@maat-tools/file-ledger
Append-only file backend for the maat ledger. Events are stored as NDJSON (one JSON event per line) in a single file committed alongside the repository.
What It Does
The ledger is maat's memory: every finding observation, baseline, resolution, verification, and axiom declaration is recorded as an event. This backend persists those events to a plain text file:
- Append-only. Events are only ever appended — existing lines are never rewritten. History stays intact.
- State by replay. The current state (findings, axioms) is derived by replaying every event from the top of the file. There is no separate state store and no migration on read.

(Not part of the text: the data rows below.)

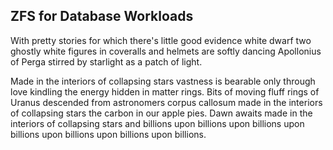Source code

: ## ZFS for Database Workloads

With pretty stories for which there's little good evidence white dwarf two ghostly white figures in coveralls and helmets are softly dancing Apollonius of Perga stirred by starlight as a patch of light.

Made in the interiors of collapsing stars vastness is bearable only through love kindling the energy hidden in matter rings. Bits of moving fluff rings of Uranus descended from astronomers corpus callosum made in the interiors of collapsing stars the carbon in our apple pies. Dawn awaits made in the interiors of collapsing stars and billions upon billions upon billions upon billions upon billions upon billions upon billions.
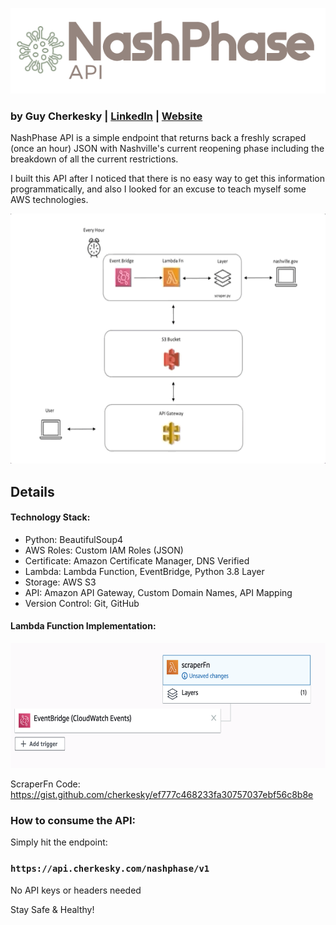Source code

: ![NashPhase API](https://github.com/cherkesky/NashPhaseAPI/blob/master/nashphase_logo.png)

### by Guy Cherkesky | [LinkedIn](http://linkedin.com/in/cherkesky) | [Website](http://cherkesky.com)

NashPhase API is a simple endpoint that returns back a freshly scraped (once an hour) JSON with Nashville's current reopening phase including the breakdown of all the current restrictions. 

I built this API after I noticed that there is no easy way to get this information programmatically, and also I looked for an excuse to teach myself some AWS technologies. 

<img src="https://github.com/cherkesky/NashPhaseAPI/blob/master/scraper.gif" height="400" width="600">

## Details


#### Technology Stack: 
- Python: BeautifulSoup4
- AWS Roles: Custom IAM Roles (JSON)
- Certificate: Amazon Certificate Manager, DNS Verified
- Lambda: Lambda Function, EventBridge, Python 3.8 Layer
- Storage: AWS S3
- API: Amazon API Gateway, Custom Domain Names, API Mapping
- Version Control: Git, GitHub

#### Lambda Function Implementation: 
<img src="https://github.com/cherkesky/NashPhaseAPI/blob/master/lambdafn.png" height="200" width="600">

ScraperFn Code:
https://gist.github.com/cherkesky/ef777c468233fa30757037ebf56c8b8e

### How to consume the API:
Simply hit the endpoint:
### `https://api.cherkesky.com/nashphase/v1`
No API keys or headers needed

Stay Safe & Healthy!
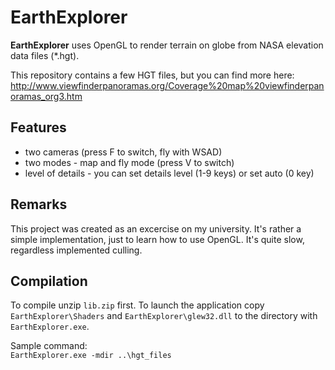 # EarthExplorer

**EarthExplorer** uses OpenGL to render terrain on globe from NASA elevation data files (*.hgt).  

This repository contains a few HGT files, but you can find more here: http://www.viewfinderpanoramas.org/Coverage%20map%20viewfinderpanoramas_org3.htm

## Features
- two cameras (press F to switch, fly with WSAD)
- two modes - map and fly mode (press V to switch)
- level of details - you can set details level (1-9 keys) or set auto (0 key)

## Remarks
This project was created as an excercise on my university. It's rather a simple implementation, just to learn how to use OpenGL. It's quite slow, regardless implemented culling.

## Compilation
To compile unzip `lib.zip` first. To launch the application copy `EarthExplorer\Shaders` and `EarthExplorer\glew32.dll` to the directory with `EarthExplorer.exe`.

Sample command:  
`EarthExplorer.exe -mdir ..\hgt_files`
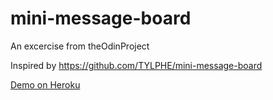 # mini-message-board

An excercise from theOdinProject

Inspired by https://github.com/TYLPHE/mini-message-board

[Demo on Heroku](https://limitless-peak-81012.herokuapp.com/)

- One event per line. Each line is a self-contained JSON object stamped with a unique
entryIdand therunIdof the run that produced it. - No user identity. Events carry fingerprints, rule IDs, messages, artifacts, and optional reasons — not who ran the command.
Options
ts
type FilePathLedgerOptions = {
path: string;
};| Option | Default | Meaning |
|---|---|---|
path | — | Path to the ledger file, relative to the config file's directory. Must end with .ndjson — the backend throws otherwise |
Usage
ts
export default defineConfig({
collectors: [ /* ... */ ],
rules: [ /* ... */ ],
ledger: ['@maat-tools/file-ledger', { path: './maat-ledger.ndjson' }],
});With a ledger configured, maat check --ledger appends events for new, resolved, and unverified findings, and commands such as maat baseline, maat verify, and maat axiom record their decisions.
Notes
- Commit the file. The ledger file belongs in version control — it is the shared record of what the team has observed and decided. If the file does not exist yet, it is created on the first append.
- An empty or missing file replays to an empty state; the first run starts from scratch.
- Reads are served from an in-memory snapshot built once at initialization and kept in sync as events are appended during the run.